Snakes devouring themselves tail-first
appear in medieval engravings, Celtic sculptures, Egyptian scrolls, Aztec
glyphs, and most importantly, on the set of "Conan the Barbarian"
(pictured above). The archetypal power of the image is not difficult to
grasp - snakes are some of the most provocative creatures in human
experience, signifiers of things fearsome, enigmatic, and forbidden, whose
sinuous shapes and movements are fascinating because they are so unlike
ours. Imagined in an act of paradoxical and unending autophagy, this
already-symbolic beast cannot help but create new meanings in the
receptive mind: "self-fecundation; disintegration and re-integration;
truth and cognition complete...the potential before the spark of creation;
the undifferentiated; the Totality; primordial unity; self-sufficiency,
and the idea of the beginning and the end as being a continuous unending
principle...It is a single image with the entire actions of a life cycle -
it begets, weds, impregnates, and slays itself, but in a cyclical sense,
rather than linear." (4) Beyond this, it has always seemed to me a
metaphor for the vast promise and the terrifying vagaries of human thought
- emblem of those self-nourishing cognitive cycles that may lead with
equal surety to masterworks or to madness.
But for me such
symbolism extends beyond human thought to artificial intelligence. For
technology is subject to its own recursive processes – what might be
termed “machine neuroses” – that like their biological counterparts can
consume vast energies while leading nowhere, or even backwards. Examples
of such phenomena are myriad and various; one with which I am personally
familiar involved a vast database organized into subject-specific
categories. When a particular category was deemed relevant to another
category, it could be connected to it via a linking program within the
database. Usually this worked quite satisfactorily, and category A would
show up in category B in accordance with their logical relationship.

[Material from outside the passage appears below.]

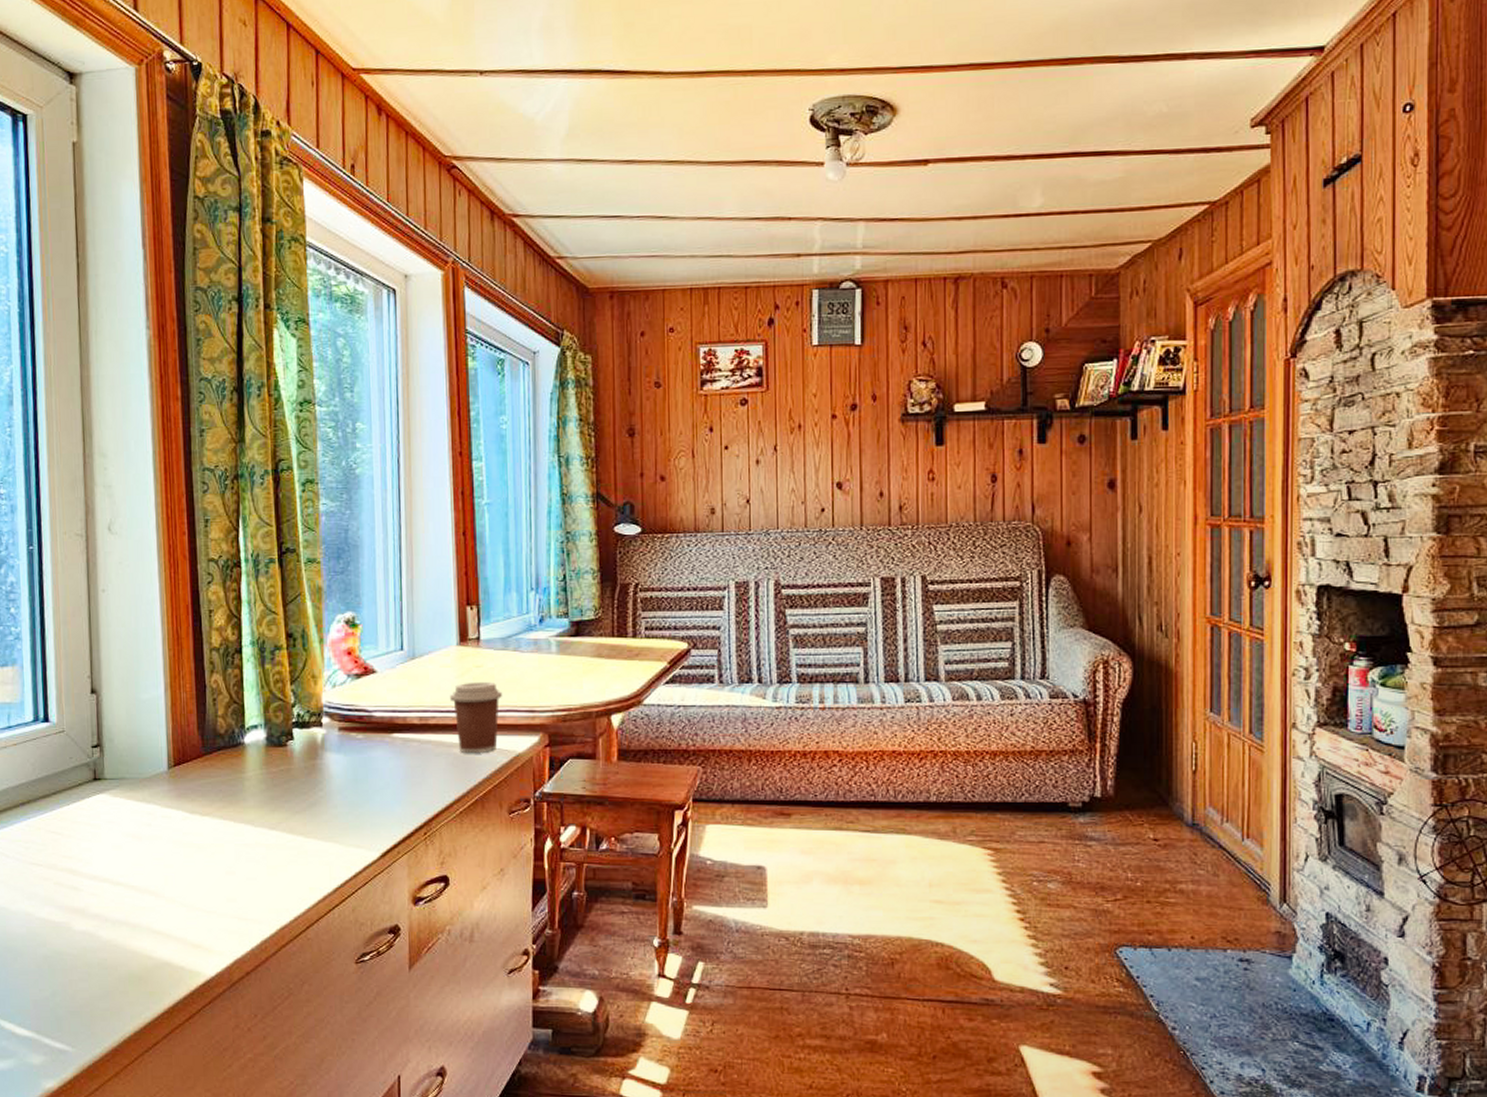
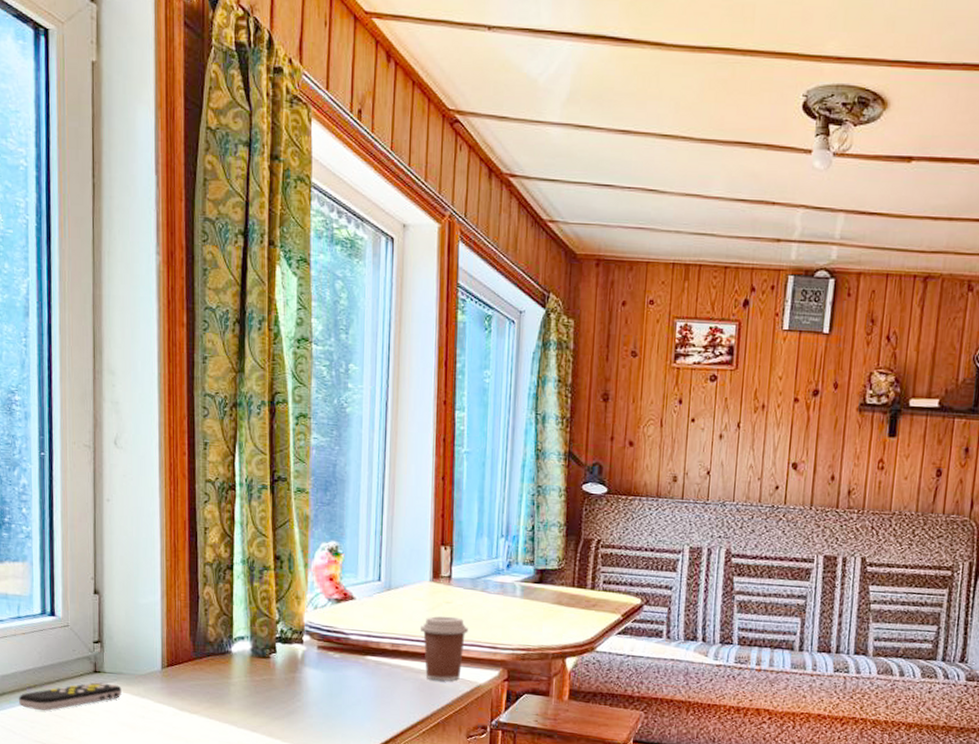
remote control: none [10,791,125,828] -> present [18,682,122,711]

Things became vexing, however, when category A was linked to B and B in
turn was linked back to A, forming a serpentine loop. When the program ran
into such a relationship, it would become hopelessly stuck following the
loop from A to B and back again, bringing the entire system to a halt. The
only way to correct the problem was to remove the recursive connection,
thereby preventing the database from biting its own tail, so to speak.
Even if the connection made perfect sense within the context of A and B,
the proper functioning of the larger system required that it be severed.